Passage provided =>
Now there’s many different Protestant theologies out there as there are Protestants nowadays. I say that a bit hyperbolic, but the classic Lutheran faux pas of that justification is not a transformation. He makes a radical distinction between justification and sanctification whereas we as Catholics see them as part and parcel of the same transformation where it’s a legal fiction where God declares you righteous, covers you with what Luther called the righteousness of Christ, His own righteousness. Lutheran theologians called it an alien righteousness because it’s not yours. You’re simply covered over, it’s Christ’s righteousness. And of course, that’s ridiculous because Christ’s righteousness is infinite. That’s His and His alone because He’s the only one that can merit infinitely. We participate in His righteousness, but it’s a real righteousness that is ours, not alien to us.

Cy Kellett:

That’s right.

Study questions =>
a) Convert the records, from their first line up to and including the line with "19: (250, 153)", into a JSON list of strings with one string per line and no blank lines.
b) Carry on the conversation about Catholic and Lutheran views of justification from its final line.

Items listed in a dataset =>
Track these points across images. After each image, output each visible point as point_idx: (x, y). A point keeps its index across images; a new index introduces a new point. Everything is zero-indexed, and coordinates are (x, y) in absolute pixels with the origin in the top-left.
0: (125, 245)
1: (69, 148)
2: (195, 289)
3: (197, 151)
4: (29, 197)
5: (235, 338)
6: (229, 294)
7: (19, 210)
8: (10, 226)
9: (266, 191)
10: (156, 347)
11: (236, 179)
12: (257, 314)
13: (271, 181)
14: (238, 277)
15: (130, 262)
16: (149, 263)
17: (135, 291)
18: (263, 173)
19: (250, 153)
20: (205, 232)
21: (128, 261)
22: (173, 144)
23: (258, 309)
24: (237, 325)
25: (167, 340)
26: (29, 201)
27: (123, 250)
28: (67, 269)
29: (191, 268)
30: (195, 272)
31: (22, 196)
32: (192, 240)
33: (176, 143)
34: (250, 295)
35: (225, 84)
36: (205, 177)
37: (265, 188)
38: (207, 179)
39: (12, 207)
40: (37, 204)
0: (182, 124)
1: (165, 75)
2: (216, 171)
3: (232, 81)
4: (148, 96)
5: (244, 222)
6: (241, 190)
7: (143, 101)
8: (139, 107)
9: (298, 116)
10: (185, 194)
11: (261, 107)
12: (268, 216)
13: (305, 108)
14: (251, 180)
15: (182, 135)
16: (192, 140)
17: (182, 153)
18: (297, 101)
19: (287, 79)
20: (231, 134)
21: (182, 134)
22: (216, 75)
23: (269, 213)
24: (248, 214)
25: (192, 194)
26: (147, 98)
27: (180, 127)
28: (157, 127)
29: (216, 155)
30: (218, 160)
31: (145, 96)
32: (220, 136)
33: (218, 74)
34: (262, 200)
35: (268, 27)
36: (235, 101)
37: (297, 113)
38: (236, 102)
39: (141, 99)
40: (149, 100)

Answers for the exercise =>
a)
[
  "Track these points across images. After each image, output each visible point as point_idx: (x, y). A point keeps its index across images; a new index introduces a new point. Everything is zero-indexed, and coordinates are (x, y) in absolute pixels with the origin in the top-left.",
  "0: (125, 245)",
  "1: (69, 148)",
  "2: (195, 289)",
  "3: (197, 151)",
  "4: (29, 197)",
  "5: (235, 338)",
  "6: (229, 294)",
  "7: (19, 210)",
  "8: (10, 226)",
  "9: (266, 191)",
  "10: (156, 347)",
  "11: (236, 179)",
  "12: (257, 314)",
  "13: (271, 181)",
  "14: (238, 277)",
  "15: (130, 262)",
  "16: (149, 263)",
  "17: (135, 291)",
  "18: (263, 173)",
  "19: (250, 153)"
]

b)
Tim Staples:

But the real justification is an infusion, a transformation. And my goodness, Cy, that’s what you see in sacred scripture. For example, famously in 2 Corinthians 5:17, “If any man be in Christ, he is a new creation. Behold, all things old are passed away, all things are become new.” He’s a new creation, a transformation. That’s what justification is ultimately all about. Yeah, take away sins and all of that but it’s a real transformation to where your sins are actually gone. They’re not just covered over.

Cy Kellett:

Right. Right.

Tim Staples:

It’s a real transformation. But if you think about it, Cy, what is the reason? Because my Catholic friends will often, when they hear this, this alien justification of purely forensic. Meaning a declaration of righteousness that has no transforming anything in the person, it’s completely alien to them. It’s completely alien to a Catholic. They’re going, “Huh?”

Cy Kellett:

Yeah, that’s my actual experience of it. I just couldn’t grasp it. I couldn’t understand it.

Tim Staples:

And they would say, “Well, then begins…” And Luther did early on really focus on that initial aspect of justification. He later did get into the sanctification that he would say necessarily follows, because if you really are in Christ, there is going to be a transformation. But the transformation is not necessary for salvation. If you commit adultery, hey, you’re just as righteous before, during, and after. That kind of theology, because we’re justified by faith alone, is what leads to these weird concepts.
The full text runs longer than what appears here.